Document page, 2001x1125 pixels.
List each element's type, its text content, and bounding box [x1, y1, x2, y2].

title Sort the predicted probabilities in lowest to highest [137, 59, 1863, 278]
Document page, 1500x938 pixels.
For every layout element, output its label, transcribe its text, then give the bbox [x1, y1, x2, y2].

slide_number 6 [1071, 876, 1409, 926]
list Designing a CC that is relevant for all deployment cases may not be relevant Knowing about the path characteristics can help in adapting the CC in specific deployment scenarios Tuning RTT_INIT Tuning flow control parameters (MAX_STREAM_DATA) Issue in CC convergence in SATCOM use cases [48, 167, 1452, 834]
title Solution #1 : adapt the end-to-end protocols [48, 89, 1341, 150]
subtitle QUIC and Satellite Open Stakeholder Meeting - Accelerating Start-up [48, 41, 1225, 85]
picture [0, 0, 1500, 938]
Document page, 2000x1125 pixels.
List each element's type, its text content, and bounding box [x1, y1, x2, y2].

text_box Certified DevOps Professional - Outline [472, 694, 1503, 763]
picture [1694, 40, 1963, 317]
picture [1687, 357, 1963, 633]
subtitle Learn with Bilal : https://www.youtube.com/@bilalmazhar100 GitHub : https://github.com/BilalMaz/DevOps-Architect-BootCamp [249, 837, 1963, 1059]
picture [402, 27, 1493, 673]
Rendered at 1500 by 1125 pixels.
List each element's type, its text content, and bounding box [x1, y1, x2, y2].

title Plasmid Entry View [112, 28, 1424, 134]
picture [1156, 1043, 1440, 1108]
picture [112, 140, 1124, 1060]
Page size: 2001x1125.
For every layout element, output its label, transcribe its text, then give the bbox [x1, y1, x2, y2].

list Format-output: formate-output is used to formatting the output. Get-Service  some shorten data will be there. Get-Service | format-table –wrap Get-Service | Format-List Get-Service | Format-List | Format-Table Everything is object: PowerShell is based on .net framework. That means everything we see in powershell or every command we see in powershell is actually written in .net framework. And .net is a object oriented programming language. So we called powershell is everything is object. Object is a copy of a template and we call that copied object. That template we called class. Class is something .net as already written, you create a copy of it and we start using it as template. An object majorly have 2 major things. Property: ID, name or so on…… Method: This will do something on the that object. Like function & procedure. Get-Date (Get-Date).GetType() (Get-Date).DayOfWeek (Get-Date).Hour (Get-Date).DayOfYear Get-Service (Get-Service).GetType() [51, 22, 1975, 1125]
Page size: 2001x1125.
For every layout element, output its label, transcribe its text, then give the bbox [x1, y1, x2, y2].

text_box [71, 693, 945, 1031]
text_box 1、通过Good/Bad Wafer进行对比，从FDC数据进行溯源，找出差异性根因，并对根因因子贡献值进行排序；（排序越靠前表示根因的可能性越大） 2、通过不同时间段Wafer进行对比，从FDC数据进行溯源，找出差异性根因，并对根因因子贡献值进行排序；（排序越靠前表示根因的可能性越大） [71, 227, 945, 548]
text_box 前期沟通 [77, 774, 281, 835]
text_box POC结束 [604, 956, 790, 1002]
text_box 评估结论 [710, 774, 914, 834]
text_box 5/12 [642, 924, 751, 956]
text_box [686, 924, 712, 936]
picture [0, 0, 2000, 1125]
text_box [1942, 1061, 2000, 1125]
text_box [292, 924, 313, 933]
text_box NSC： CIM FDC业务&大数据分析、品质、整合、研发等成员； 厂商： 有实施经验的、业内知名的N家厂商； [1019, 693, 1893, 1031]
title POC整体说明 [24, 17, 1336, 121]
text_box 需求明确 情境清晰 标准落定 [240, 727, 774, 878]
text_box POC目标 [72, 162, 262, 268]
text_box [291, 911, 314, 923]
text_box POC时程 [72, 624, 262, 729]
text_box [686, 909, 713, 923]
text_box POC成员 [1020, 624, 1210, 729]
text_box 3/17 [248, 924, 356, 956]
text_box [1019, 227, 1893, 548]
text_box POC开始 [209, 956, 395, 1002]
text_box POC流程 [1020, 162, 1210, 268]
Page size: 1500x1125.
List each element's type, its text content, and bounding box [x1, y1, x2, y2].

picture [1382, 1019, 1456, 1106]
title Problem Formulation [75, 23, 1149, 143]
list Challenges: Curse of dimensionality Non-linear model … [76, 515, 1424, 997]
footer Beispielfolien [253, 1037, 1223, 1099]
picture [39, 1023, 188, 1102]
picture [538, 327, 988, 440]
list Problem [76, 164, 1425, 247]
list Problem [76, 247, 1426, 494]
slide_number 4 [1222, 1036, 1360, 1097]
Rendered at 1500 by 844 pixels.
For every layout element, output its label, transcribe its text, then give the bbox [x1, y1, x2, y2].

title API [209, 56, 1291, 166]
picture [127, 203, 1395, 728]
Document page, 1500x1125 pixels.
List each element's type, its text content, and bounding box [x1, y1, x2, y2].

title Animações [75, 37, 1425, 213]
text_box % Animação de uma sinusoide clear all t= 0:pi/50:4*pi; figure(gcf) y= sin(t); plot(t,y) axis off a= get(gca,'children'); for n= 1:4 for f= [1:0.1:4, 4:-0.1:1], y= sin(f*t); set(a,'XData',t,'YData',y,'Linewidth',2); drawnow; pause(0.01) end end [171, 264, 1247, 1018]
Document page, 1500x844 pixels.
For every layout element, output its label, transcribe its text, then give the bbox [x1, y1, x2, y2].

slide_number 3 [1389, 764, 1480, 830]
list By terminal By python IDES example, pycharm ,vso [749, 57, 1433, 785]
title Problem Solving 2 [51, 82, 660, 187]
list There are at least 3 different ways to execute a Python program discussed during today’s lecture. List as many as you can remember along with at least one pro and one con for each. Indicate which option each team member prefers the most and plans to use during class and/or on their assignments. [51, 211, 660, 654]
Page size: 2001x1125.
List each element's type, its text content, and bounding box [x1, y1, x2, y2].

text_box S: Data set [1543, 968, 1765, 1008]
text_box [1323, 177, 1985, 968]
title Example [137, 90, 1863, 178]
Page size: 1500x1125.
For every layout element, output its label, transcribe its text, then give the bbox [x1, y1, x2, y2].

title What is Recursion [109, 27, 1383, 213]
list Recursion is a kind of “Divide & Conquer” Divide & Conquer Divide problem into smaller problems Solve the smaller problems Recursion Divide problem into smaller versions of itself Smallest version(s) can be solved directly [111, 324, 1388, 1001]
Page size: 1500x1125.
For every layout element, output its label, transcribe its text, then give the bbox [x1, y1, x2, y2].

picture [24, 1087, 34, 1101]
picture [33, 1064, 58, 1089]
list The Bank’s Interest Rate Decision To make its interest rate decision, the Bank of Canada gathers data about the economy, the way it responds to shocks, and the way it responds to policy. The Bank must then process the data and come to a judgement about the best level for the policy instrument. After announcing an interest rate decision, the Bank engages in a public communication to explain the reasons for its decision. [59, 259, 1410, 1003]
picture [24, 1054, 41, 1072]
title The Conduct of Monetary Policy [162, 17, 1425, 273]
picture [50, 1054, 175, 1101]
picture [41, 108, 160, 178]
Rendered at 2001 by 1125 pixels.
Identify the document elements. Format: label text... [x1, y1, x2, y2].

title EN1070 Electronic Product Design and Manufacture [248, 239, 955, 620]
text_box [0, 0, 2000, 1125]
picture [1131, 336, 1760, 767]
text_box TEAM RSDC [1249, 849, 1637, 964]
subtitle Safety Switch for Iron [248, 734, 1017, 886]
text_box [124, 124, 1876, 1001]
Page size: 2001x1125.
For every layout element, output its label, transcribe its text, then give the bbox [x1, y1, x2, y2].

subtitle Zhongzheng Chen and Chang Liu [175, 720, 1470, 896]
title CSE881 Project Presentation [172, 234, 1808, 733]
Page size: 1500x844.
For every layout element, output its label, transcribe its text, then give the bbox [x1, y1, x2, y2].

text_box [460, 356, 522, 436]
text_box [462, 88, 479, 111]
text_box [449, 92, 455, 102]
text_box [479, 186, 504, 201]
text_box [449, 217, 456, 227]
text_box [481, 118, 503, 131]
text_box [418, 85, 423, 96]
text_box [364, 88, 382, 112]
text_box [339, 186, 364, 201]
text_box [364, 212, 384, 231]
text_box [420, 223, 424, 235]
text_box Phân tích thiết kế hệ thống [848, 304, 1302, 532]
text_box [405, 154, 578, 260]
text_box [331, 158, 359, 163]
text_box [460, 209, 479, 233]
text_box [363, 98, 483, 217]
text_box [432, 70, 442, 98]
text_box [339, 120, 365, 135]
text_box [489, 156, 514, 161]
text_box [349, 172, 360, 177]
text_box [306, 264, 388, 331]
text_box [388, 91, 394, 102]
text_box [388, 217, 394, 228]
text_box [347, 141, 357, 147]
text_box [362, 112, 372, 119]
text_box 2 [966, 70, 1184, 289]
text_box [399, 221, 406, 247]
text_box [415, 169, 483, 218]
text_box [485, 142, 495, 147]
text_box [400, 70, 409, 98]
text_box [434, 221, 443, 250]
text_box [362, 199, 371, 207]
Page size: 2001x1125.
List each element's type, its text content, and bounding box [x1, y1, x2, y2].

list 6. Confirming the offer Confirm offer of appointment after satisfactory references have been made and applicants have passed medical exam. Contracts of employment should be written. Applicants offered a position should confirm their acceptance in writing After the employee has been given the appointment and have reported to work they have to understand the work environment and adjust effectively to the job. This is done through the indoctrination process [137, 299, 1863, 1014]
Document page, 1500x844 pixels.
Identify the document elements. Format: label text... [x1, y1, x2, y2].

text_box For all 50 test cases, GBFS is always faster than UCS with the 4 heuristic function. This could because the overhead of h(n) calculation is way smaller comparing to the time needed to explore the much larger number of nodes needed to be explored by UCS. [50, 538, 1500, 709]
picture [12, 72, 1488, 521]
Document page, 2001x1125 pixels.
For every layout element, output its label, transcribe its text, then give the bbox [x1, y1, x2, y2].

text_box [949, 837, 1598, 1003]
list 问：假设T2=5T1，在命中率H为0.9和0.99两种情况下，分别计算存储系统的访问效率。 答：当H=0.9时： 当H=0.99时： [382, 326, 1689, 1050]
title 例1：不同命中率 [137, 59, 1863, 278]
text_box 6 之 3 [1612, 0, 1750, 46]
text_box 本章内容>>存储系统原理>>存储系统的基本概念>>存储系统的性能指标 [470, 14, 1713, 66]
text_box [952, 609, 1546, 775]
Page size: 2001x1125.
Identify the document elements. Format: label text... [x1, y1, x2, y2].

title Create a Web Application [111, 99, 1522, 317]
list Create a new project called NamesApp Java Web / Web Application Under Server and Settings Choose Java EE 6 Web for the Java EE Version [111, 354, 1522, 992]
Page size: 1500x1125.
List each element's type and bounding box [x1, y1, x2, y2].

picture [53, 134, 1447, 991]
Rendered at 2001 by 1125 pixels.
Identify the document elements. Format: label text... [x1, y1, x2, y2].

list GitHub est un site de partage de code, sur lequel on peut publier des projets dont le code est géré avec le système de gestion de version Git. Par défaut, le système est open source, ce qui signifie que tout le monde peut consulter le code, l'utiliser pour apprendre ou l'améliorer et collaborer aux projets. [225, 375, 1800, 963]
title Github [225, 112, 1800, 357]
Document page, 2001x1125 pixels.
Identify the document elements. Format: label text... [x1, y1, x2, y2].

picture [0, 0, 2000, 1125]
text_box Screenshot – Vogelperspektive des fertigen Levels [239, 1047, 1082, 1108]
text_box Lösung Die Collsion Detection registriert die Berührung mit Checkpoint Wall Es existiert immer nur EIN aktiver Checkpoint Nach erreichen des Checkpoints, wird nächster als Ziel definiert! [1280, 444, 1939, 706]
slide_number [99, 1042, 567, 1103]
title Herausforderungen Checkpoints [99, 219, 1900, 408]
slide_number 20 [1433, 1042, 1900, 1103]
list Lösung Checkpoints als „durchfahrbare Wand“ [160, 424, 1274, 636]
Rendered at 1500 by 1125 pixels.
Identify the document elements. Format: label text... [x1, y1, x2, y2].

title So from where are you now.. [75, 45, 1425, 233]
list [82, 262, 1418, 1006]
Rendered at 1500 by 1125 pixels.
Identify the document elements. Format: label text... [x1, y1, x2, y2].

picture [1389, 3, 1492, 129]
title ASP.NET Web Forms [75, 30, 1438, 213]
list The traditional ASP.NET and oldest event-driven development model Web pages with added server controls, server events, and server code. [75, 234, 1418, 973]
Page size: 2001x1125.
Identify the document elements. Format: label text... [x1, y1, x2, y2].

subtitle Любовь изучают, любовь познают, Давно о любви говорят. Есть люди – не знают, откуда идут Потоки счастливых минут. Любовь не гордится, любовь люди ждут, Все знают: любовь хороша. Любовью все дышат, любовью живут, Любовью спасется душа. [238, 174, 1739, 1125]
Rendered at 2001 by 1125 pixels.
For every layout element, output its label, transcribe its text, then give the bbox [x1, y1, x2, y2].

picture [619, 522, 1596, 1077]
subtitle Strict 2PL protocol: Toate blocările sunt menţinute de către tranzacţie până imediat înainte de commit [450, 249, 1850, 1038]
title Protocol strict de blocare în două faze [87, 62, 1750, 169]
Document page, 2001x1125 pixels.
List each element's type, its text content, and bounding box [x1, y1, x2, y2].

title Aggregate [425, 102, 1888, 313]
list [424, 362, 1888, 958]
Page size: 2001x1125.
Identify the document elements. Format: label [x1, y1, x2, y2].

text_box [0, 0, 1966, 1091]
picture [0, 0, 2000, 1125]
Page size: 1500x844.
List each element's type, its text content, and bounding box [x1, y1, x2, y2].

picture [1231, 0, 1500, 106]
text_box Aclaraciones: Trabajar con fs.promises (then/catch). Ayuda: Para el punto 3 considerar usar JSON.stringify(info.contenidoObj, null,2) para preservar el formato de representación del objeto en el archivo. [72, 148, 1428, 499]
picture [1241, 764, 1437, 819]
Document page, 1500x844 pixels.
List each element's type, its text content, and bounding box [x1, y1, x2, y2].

-- Goal of the exercise --
Stop after the line containing "Document page, 1500x938 pixels.": print exactly the lines from the start of the entries above up to it, that line included.

-- Response box --
Document page, 2001x1125 pixels.
List each element's type, its text content, and bounding box [x1, y1, x2, y2].

title Sort the predicted probabilities in lowest to highest [137, 59, 1863, 278]
Document page, 1500x938 pixels.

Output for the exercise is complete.